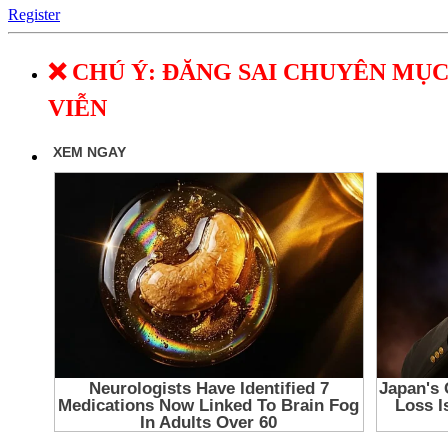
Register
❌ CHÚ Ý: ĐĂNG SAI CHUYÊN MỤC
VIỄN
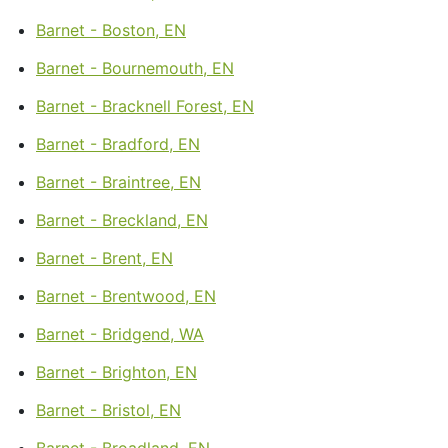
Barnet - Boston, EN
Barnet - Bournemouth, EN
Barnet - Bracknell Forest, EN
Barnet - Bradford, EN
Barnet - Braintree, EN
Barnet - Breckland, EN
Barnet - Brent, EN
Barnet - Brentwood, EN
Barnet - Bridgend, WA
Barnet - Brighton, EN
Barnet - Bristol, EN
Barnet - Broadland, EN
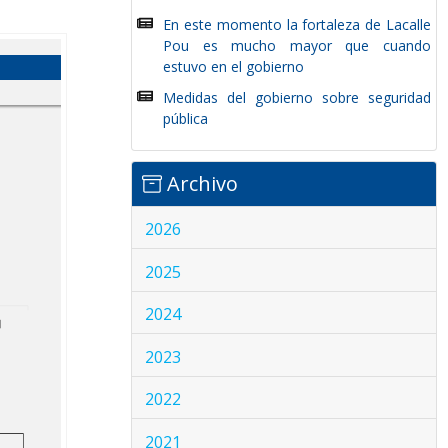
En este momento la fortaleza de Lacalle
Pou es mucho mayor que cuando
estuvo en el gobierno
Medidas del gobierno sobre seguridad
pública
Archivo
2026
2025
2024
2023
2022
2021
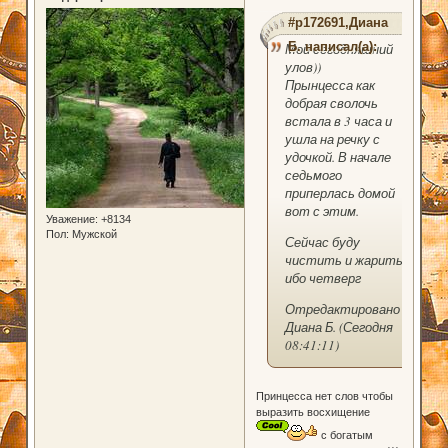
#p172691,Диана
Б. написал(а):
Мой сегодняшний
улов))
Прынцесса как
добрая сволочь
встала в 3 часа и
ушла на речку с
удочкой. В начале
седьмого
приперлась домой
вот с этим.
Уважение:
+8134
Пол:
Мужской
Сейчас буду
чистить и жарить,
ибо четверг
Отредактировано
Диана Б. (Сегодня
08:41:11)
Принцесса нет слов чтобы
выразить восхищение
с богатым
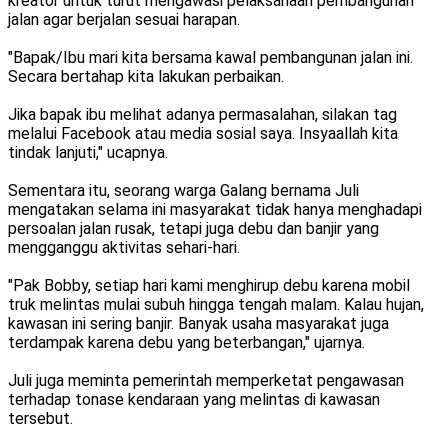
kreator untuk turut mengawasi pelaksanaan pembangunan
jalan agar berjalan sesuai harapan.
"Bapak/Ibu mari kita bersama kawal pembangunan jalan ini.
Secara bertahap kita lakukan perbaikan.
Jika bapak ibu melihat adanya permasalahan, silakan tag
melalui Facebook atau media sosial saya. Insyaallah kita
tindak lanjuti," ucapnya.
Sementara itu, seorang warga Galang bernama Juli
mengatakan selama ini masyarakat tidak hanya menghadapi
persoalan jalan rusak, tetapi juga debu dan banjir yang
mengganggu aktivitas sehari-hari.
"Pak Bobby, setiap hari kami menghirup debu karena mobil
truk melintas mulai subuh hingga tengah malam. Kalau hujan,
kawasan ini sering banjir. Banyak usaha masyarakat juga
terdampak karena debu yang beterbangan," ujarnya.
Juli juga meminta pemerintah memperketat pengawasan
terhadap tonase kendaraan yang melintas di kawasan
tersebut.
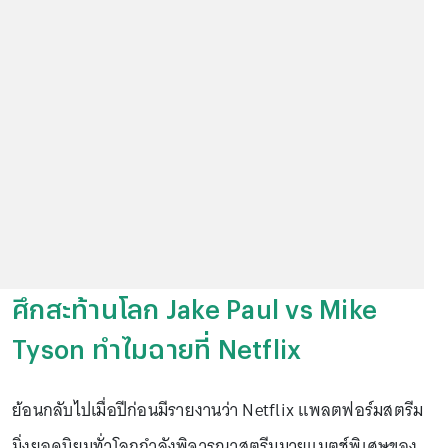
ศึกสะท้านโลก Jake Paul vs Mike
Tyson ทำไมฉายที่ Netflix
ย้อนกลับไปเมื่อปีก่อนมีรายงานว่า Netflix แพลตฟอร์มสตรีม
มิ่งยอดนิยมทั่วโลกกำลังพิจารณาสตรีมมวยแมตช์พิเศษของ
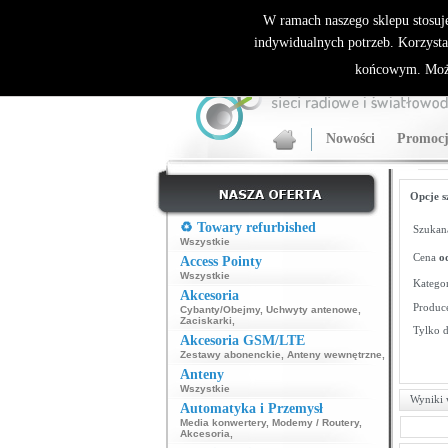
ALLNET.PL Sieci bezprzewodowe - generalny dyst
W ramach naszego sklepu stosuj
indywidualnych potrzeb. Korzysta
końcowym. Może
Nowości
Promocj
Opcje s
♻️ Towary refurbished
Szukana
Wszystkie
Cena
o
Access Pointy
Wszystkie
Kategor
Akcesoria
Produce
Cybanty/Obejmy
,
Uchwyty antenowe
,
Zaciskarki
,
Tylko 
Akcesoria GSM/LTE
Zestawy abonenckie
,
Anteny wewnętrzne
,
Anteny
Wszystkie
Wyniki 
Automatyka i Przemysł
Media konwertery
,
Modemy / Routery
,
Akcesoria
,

▶ EXERCISE GOAL:
All of the data above needs to be retyped exactly, with the pictures removed.

▶ TASK SOLUTION:
Register
❌ CHÚ Ý: ĐĂNG SAI CHUYÊN MỤC
VIỄN
Barnet - Boston, EN
Barnet - Bournemouth, EN
Barnet - Bracknell Forest, EN
Barnet - Bradford, EN
Barnet - Braintree, EN
Barnet - Breckland, EN
Barnet - Brent, EN
Barnet - Brentwood, EN
Barnet - Bridgend, WA
Barnet - Brighton, EN
Barnet - Bristol, EN
Barnet - Broadland, EN
En este momento la fortaleza de Lacalle
Pou es mucho mayor que cuando
estuvo en el gobierno
Medidas del gobierno sobre seguridad
pública
Archivo
2026
2025
2024
2023
2022
2021
#p172691,Диана
Б. написал(а):
Мой сегодняшний
улов))
Прынцесса как
добрая сволочь
встала в 3 часа и
ушла на речку с
удочкой. В начале
седьмого
приперлась домой
вот с этим.
Уважение:
+8134
Пол:
Мужской
Сейчас буду
чистить и жарить,
ибо четверг
Отредактировано
Диана Б. (Сегодня
08:41:11)
Принцесса нет слов чтобы
выразить восхищение
с богатым
kreator untuk turut mengawasi pelaksanaan pembangunan
jalan agar berjalan sesuai harapan.
"Bapak/Ibu mari kita bersama kawal pembangunan jalan ini.
Secara bertahap kita lakukan perbaikan.
Jika bapak ibu melihat adanya permasalahan, silakan tag
melalui Facebook atau media sosial saya. Insyaallah kita
tindak lanjuti," ucapnya.
Sementara itu, seorang warga Galang bernama Juli
mengatakan selama ini masyarakat tidak hanya menghadapi
persoalan jalan rusak, tetapi juga debu dan banjir yang
mengganggu aktivitas sehari-hari.
"Pak Bobby, setiap hari kami menghirup debu karena mobil
truk melintas mulai subuh hingga tengah malam. Kalau hujan,
kawasan ini sering banjir. Banyak usaha masyarakat juga
terdampak karena debu yang beterbangan," ujarnya.
Juli juga meminta pemerintah memperketat pengawasan
terhadap tonase kendaraan yang melintas di kawasan
tersebut.
ศึกสะท้านโลก Jake Paul vs Mike
Tyson ทำไมฉายที่ Netflix
ย้อนกลับไปเมื่อปีก่อนมีรายงานว่า Netflix แพลตฟอร์มสตรีม
มิ่งยอดนิยมทั่วโลกกำลังพิจารณาสตรีมมวยแมตช์พิเศษของ
ALLNET.PL Sieci bezprzewodowe - generalny dyst
W ramach naszego sklepu stosuj
indywidualnych potrzeb. Korzysta
końcowym. Może
Nowości
Promocj
Opcje s
♻️ Towary refurbished
Szukana
Wszystkie
Cena
o
Access Pointy
Wszystkie
Kategor
Akcesoria
Produce
Cybanty/Obejmy
,
Uchwyty antenowe
,
Zaciskarki
,
Tylko 
Akcesoria GSM/LTE
Zestawy abonenckie
,
Anteny wewnętrzne
,
Anteny
Wszystkie
Wyniki 
Automatyka i Przemysł
Media konwertery
,
Modemy / Routery
,
Akcesoria
,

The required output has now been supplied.